Gezien de omvang en complexiteit van het leerstuk van doorbraak van de aansprakelijkheid hebben de auteurs zich in het artikel beperkt tot het beantwoorden van de vraag in hoeverre de bestuurder(s) van de naamloze vennootschap mede aansprakelijk gesteld kunnen worden voor onrechtmatig handelen van de vennootschap.

In het Surinaams rechtsverkeer komt regelmatig voor dat de schuldeiser of benadeelde zich niet succesvol kan verhalen op de vennootschap, simpelweg omdat de vennootschap geen verhaalsvermogen (meer) biedt, doordat het is weggesluisd (ter illustratie: de klassieke sterfhuisconstructie). Ook komt het regelmatig voor dat een persoon volledige of overheersende zeggenschap heeft over twee vennootschappen en bij de wederpartij de indruk heeft doen ontstaan met de ene vennootschap tot zaken te zijn gekomen, terwijl de wederpartij met de andere vennootschap contractueel wordt verbonden.

Vanuit de juridische principes dat de beperkte aansprakelijkheid van de vennootschap geen vrijbrief mag vormen voor onrechtmatig handelen of misbruik van vennootschap en dat een onrechtmatige toestand nimmer in stand mag blijven, hebben de auteurs in dit artikel vanuit de rechtstheorie en de (Surinaamse) rechtspraak onderzocht op welke wijzen de aansprakelijkheid van de vennootschap kan worden doorbroken. Voor het relativeren dan wel doorbreken van de rechtspersoonlijkheid bestaan verschillende juridische methoden. De meest bekende juridische methode is die van de 'doorbraak van aansprakelijkheid' welke doelt op die gevallen waarin het recht toelaat dat de exclusiviteit van de aansprakelijkheid van de vennootschap voor eigen schulden en handelingen wordt doorbroken en deze aansprakelijkheid zich hecht of mede hecht aan nauw met de vennootschap verbonden (rechts)personen. Het doorbreken van de aansprakelijkheid van de vennootschap kan via twee juridische wegen geschieden, namelijk: 1. de klassieke wettelijke onrechtmatige daadsactie ex artikel 1386 BW; of 2. op grond van de buitenwettelijke civielrechtelijke hoeder ‘vereenzelviging’.
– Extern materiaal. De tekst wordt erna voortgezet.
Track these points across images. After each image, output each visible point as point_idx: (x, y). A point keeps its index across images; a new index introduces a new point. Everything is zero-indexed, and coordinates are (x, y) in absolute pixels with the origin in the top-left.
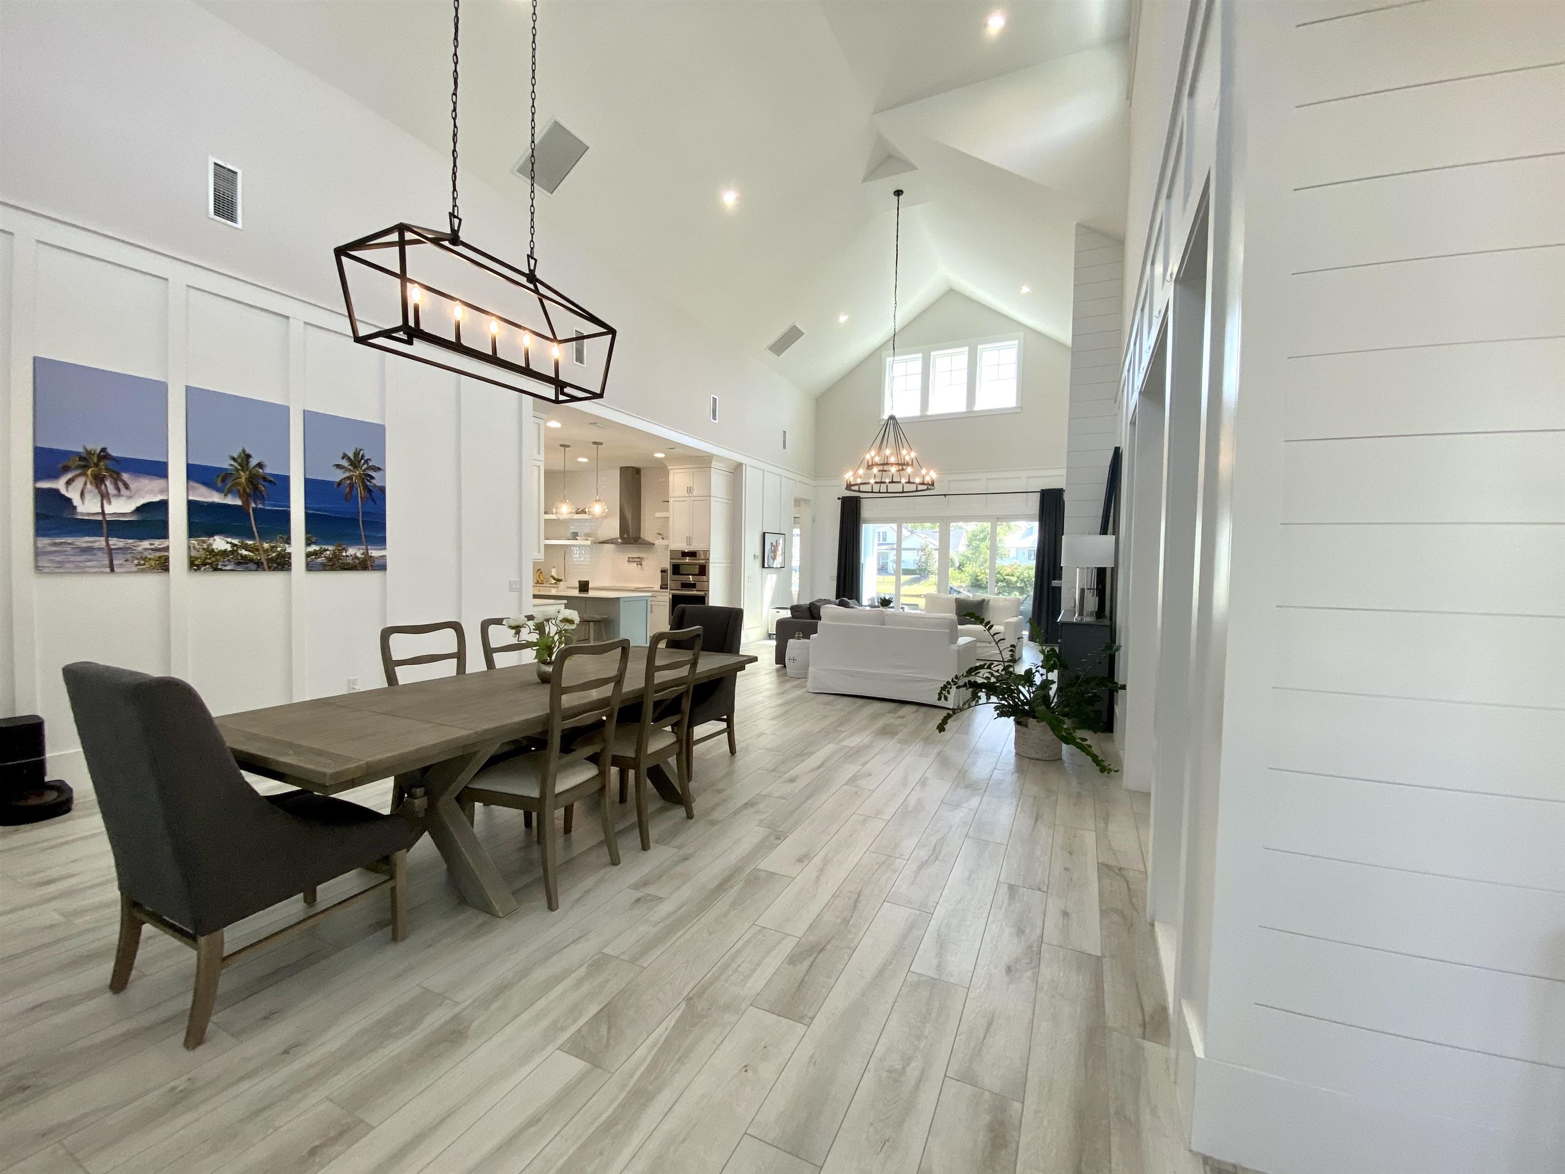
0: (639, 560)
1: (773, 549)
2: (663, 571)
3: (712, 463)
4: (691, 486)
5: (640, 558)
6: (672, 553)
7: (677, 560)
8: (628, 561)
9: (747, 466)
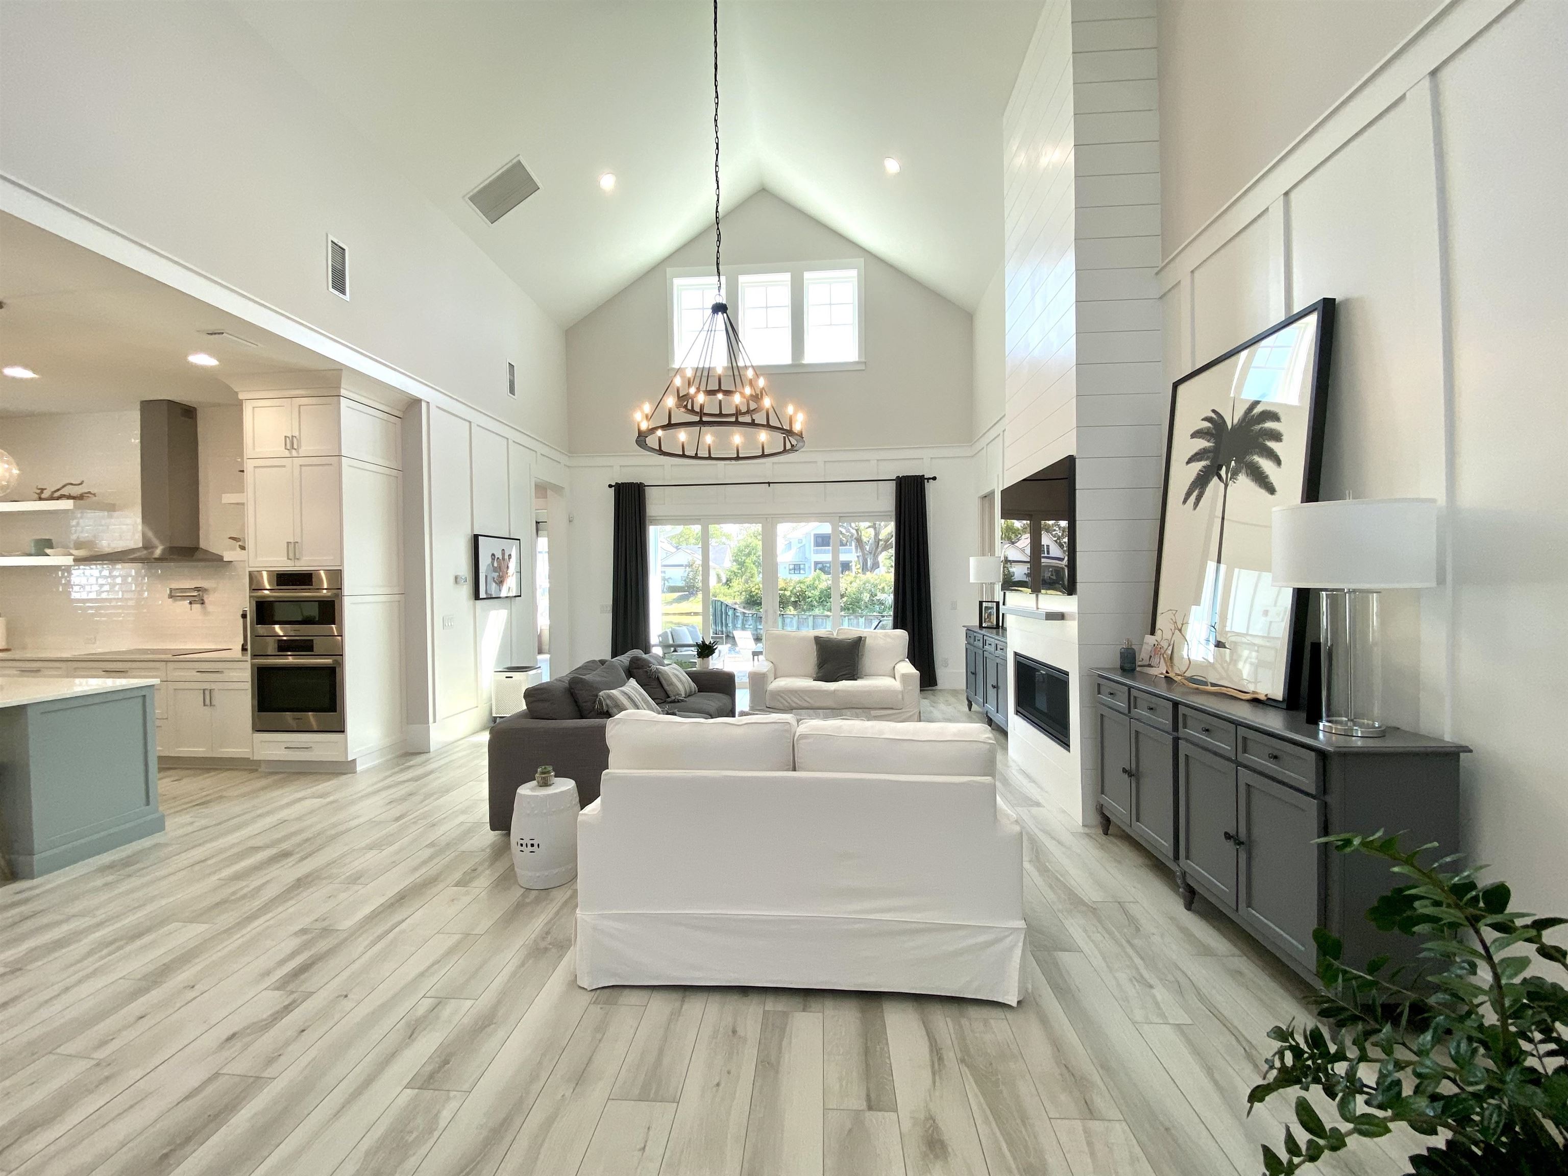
0: (195, 594)
1: (496, 565)
2: (244, 616)
3: (342, 386)
4: (297, 434)
5: (197, 589)
6: (254, 578)
7: (267, 592)
8: (171, 596)
9: (432, 407)
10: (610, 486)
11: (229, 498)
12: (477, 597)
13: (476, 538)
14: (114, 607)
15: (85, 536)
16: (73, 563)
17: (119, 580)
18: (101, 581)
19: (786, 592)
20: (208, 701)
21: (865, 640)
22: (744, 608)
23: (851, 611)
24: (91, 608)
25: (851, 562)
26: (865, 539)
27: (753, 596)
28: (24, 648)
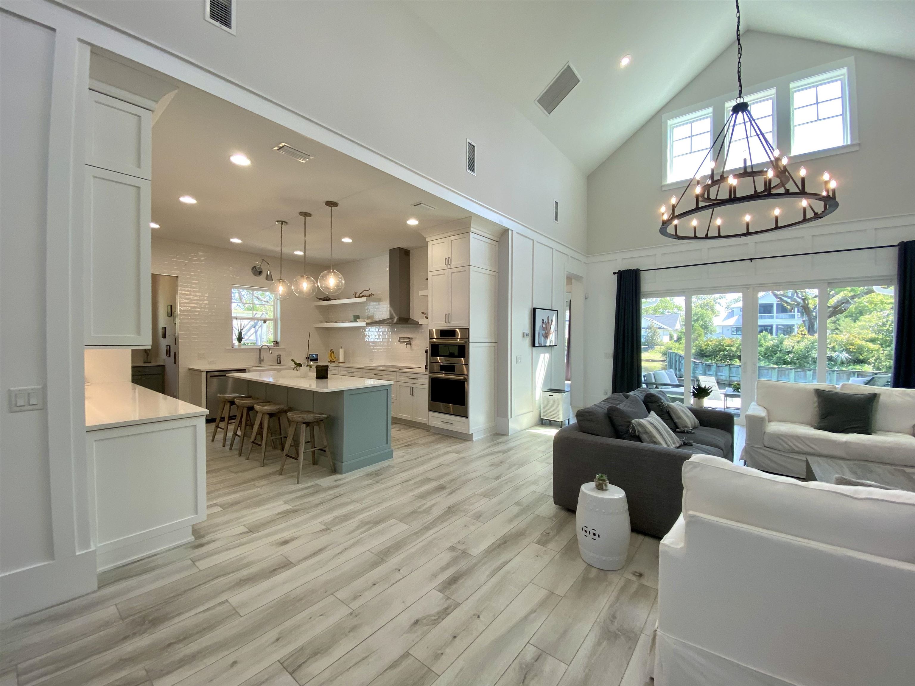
0: (408, 340)
1: (544, 326)
2: (426, 352)
3: (471, 226)
4: (450, 256)
5: (409, 338)
6: (430, 332)
7: (434, 340)
8: (399, 341)
9: (514, 233)
10: (614, 273)
11: (421, 293)
12: (534, 345)
13: (534, 310)
14: (380, 346)
15: (370, 314)
16: (366, 326)
17: (381, 333)
18: (376, 334)
19: (732, 348)
20: (411, 394)
21: (879, 397)
22: (695, 358)
23: (798, 365)
24: (372, 345)
25: (794, 325)
26: (811, 307)
27: (703, 350)
28: (349, 362)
De onrechtmatige daadsactie ex artikel 1386 BW
Het gedrag van de bestuurder moet in de gegeven omstandigheden zodanig onzorgvuldig zijn met benadeling en schade als gevolg, dat hem daarvan persoonlijk een ernstig verwijt kan worden gemaakt. Alleen dan is de onrechtmatige daadsaansprakelijkheid van de bestuurder aan de orde. Van belang voor toepassing van de ernstigverwijtmaatstaf is dat de onrechtmatige daad is begaan bij de taakvervulling van de bestuurder, of daarmee in zodanig verband staat dat die toepassing gerechtvaardigd is. Niet aansprakelijk is echter de bestuurder die bewijst dat de onbehoorlijke taakvervulling, mede gelet op zijn werkkring en de periode gedurende welke hij in functie is geweest, niet aan hem te wijten is en dat hij niet nalatig is geweest in het treffen van maatregelen om de gevolgen daarvan af te wenden.

Vereenzelviging
De vennootschap en haar bestuurder(s) kunnen tezamen met een beroep op vereenzelviging aansprakelijk worden gesteld bij onrechtmatig handelen. Evenwel moet er sprake zijn van omstandigheden die zo uitzonderlijk van aard zijn dat vereenzelviging van de betrokken vennootschappen, dat wil zeggen het volledig wegdenken van het identiteitsverschil, de meest aangewezen vorm van redres is. In de praktijk zal de rechter heel terughoudend een beroep op vereenzelviging moeten honoreren en enkel van toepassing verklaren als een onrechtmatige toestand rechtens niet in stand kan blijven en andere middelen niet tot een vergelijkbaar resultaat kunnen leiden.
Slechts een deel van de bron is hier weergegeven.